Behold

The Stunning World War II Miniatures That Helped Save Their Creator’s Life 

A soldier pays his respects to his buddy in Marwencol’s cemetery.

Copyright 2015 Mark Hogancamp / Artists Rights Society (ARS), NY

If Mark Hogancamp hadn’t almost died, he probably never would have found Marwencol.

In 2000, after five years in the U.S. Navy, he was attending Alcoholics Anonymous meetings and struggling to find his way working odd jobs in Kingston, New York. One night at a bar, he met five men, and after they found out that he liked to cross-dress, they beat him into a coma that lasted nine days. By the time he left the hospital more than a month later, his dependence on alcohol was gone—but so were his memories of his former life. 

Mark’s alter ego, Hogie, is nearly beaten to death by five SS soldiers.

Copyright 2015 Mark Hogancamp / Artists Rights Society (ARS), NY

“My friend Jeff helps his wife, Chris, down a bump in the path. They’re on their way back from a photo shoot at Marwencol Falls.”

Copyright 2015 Mark Hogancamp / Artists Rights Society (ARS), NY

As he learned to read, write, and eat again, he also rediscovered his love of World War II and miniatures. He bought 1:6 scale figures that resembled him and his friends and started building an imaginary war-era Belgian village for them outside his trailer in Kingston’s rural outskirts. He called it Marwencol, a portmanteau of his name and the names of new friends Wendy and Colleen. His newfound hobby, he found, was therapeutic.

Welcome to Marwencol, which Princeton Architectural Press published last month, tells Hogancamp’s story. With text from Chris Shellen, it is illustrated with photos Hogancamp has taken over the years, which he used to convey to friends and family the lives and storylines he imagined for his characters.

“Getting my imagination running on all eight cylinders was my passion at the time, and the town I was building and the world that I was creating for myself were the only things that mattered to me. I just needed a way to document my imagination coming back to life inside of my immensely damaged brain,” Hogancamp said via email.

Lt. Tonjes at the public unveiling of his statue, Satan’s Defeat.

Copyright 2015 Mark Hogancamp / Artists Rights Society (ARS), NY

Medi-Jeep tries to save one of the Rangers who was hit by a sniper on New Year’s Day.

Copyright 2015 Mark Hogancamp / Artists Rights Society (ARS), NY

Those photos found much larger audiences after Jeff Malmberg made an award-winning documentary, Marwencol, about Hogancamp, and he was featured in an episode of This American Life. His work is now represented by One Mile Gallery, and he has fans around the world.

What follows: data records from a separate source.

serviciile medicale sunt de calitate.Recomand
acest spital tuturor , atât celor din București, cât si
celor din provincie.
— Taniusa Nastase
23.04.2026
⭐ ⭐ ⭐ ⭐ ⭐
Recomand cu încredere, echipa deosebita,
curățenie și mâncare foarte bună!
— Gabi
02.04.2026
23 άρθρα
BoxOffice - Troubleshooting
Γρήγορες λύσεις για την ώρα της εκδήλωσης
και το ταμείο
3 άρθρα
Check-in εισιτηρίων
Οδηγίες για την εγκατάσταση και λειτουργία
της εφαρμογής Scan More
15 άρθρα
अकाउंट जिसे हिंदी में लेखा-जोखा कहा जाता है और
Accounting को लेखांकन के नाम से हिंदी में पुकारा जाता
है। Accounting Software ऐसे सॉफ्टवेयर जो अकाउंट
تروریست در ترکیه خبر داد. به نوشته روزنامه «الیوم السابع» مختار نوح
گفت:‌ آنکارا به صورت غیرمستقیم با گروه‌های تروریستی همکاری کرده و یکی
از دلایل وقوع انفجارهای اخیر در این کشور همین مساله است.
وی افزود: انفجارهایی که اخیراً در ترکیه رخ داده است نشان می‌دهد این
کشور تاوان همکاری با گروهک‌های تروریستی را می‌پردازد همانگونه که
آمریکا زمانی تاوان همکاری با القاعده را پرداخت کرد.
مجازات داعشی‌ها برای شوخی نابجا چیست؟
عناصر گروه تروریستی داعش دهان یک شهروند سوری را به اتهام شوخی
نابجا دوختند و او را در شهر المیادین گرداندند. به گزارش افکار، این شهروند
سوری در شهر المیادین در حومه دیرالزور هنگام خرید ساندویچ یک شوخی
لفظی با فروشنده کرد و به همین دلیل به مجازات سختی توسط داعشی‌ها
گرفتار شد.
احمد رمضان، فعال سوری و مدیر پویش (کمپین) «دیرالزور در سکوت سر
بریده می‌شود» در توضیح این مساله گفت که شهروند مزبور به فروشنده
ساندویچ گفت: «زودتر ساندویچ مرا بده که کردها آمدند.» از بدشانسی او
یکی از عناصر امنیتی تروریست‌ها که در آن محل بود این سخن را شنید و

Hogancamp was brand new to photography when he first started taking snaps of his tiny Belgian village with an old 35 mm Pentax film camera. A few years later, he started working with a Canon G6 digital camera, and his images improved drastically. This summer, a man used Hogancamp’s photo, Rescuing the Major, as an example of “real American courage” in a viral Facebook post criticizing Caitlyn Jenner’s public debut, not knowing the soldiers in it were toys. 

More than 15 years since the attack, Hogancamp is still recovering. and Marwencol continues to be a crucial ingredient, one he doesn’t believe he’ll be abandoning any time soon.

“What does the future hold for Marwencol? I do not know. My little folks are the ones that tell me what to do in the story and where to go next with the storyline.”

Rescuing the Major—the 2004 photo that won the Ultimate Soldier contest.

Copyright 2015 Mark Hogancamp / Artists Rights Society (ARS), NY

Left:  Deja Thoris. Right:  The Church of Marwencol in the snow.